Storytelling describes the systems influences and the gaming experience it is designed to create. This includes a look at a handful of different themes and multiple adventure seeds for each. This is also the section that includes game mastering information, tips and techniques.


One of the strongest points of Wu Xing: The Ninja Crusade is how the mechanics can replicate high-action, cinematic combat (common to many ninja-themed movies and Anime). If you’re ever looking to replicate this type of gaming experience, then this is the game for you. The setting is very focused upon the atmosphere it’s trying to create (that of the latest war referred to as The Ninja Crusade) and characters are bound to find themselves wholly absorbed into that setting. As stated before, the game is very dynamic and very interactive.


Publication Quality: 8 out of 10
The chapter-by-chapter layout and presentation is very smooth and well done. Along with lots of great looking illustrations, the publication quality is high. However, the overall layout of what order the content appears could be improved upon. I found myself skipping ahead to Character Building to make sense of the Clans section (where the in-game mechanics for choosing a clan are found). While seemingly minor, I found myself not fully understanding the first two chapters due to a lack of knowledge concerning how to create a character. Once you get past this hurdle, everything flows well and the content is very easy to read. This content is also done in a very concise manner which meant I rarely found myself misunderstanding what was being presented. Much of this is easily overlooked when you see the illustrations and how awesome some of them are. While they have a bit of an Anime feel, they are definitely fit perfectly with the settings theme.

Mechanics: 9 out of 10
I love how the mechanics fit in so well with the martial arts, action theme. When you think of a cinematic fight between two ninjas, it’s a constant exchange of blows – actions and reactions. The choices you make effect the length of time your action and reaction requires. The seemingly more difficult the move is, the more time it should take. And as opposed to simply taking turns, a single round is interactive in which all characters are performing moves instead of simply waiting until your opponent resolves all their actions. Another big plus is how the mechanics are tailored to fit the theme of the setting (such as wushu replacing magic). Character creation is fairly straight forward but the number of character bonuses and penalties can be a bit daunting. There are a lot of bonuses/penalties to calculate outside of a simple bonus-to-hit or bonus-to-damage. There are bonuses/penalties for the different combat moves and opposed checks and it becomes a bit much. You don’t want players to worry about too many mechanics during game-play. However, this fairly minor and the system still works wonderfully with the setting’s theme.

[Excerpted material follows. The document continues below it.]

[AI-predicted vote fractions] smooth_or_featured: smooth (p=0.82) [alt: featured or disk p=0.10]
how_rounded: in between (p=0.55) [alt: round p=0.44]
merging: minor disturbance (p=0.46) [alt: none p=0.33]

Desire to Play: 9 out of 10
For a game focused on high-action martial arts, there’s no need to look any further than Wu Xing: The Ninja Crusade. Many of the Asian themes and influence come through quite nicely and the interactive turn sequence means that combat should never be dull. Many of the stereotypes surrounding ninjas and their high-velocity combat is felt within the mechanics (especially the fighting styles in chi). This is a definite, solid action system that keeps all players involved in every step of that action.

Overall: 9 out of 10
With solid mechanics, an interactive system that reproduces cinematic action and a fully fleshed out setting, Wu Xing: The Ninja Crusade is an excellent choice for fun-filled action adventures. Those who enjoy Anime and ninja-clad movies should get plenty of enjoyment out of this game. Those who enjoy high-action, cinematic combat will also get lots of enjoyment out of this game. There’s even opportunities for long-term campaigns pinning the PCs in a struggling rebellion against a repressive empire.